= WORK TASK =
How many lines in the data below contain the word "your"? Reply with the number alone.

= ENTRIES SUPPLIED =
──────────

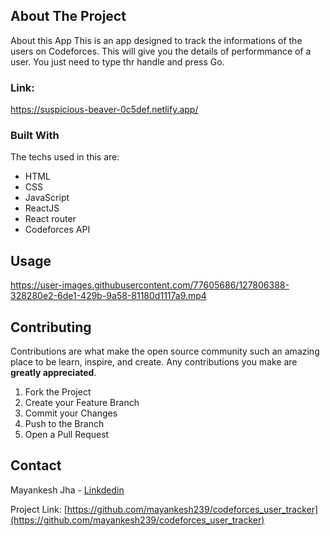
<!-- ABOUT THE PROJECT -->
## About The Project

About this App
This is an app designed to track the informations of the users on Codeforces. This will give you the details of performmance of a user. You just need to type thr handle and press Go.

### Link:
https://suspicious-beaver-0c5def.netlify.app/

### Built With

The techs used in this are:
* HTML
* CSS
* JavaScript
* ReactJS
* React router
* Codeforces API

<!-- USAGE EXAMPLES -->
## Usage

https://user-images.githubusercontent.com/77605686/127806388-328280e2-6de1-429b-9a58-81180d1117a9.mp4



<!-- CONTRIBUTING -->
## Contributing

Contributions are what make the open source community such an amazing place to be learn, inspire, and create. Any contributions you make are **greatly appreciated**.

1. Fork the Project
2. Create your Feature Branch
3. Commit your Changes 
4. Push to the Branch 
5. Open a Pull Request



<!-- CONTACT -->
## Contact

Mayankesh Jha - [Linkdedin](https://www.linkedin.com/in/mayankesh-jha-15446b206/)

Project Link:  [https://github.com/mayankesh239/codeforces_user_tracker](https://github.com/mayankesh239/codeforces_user_tracker)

──────────

= RESULT OF THE TASK =
2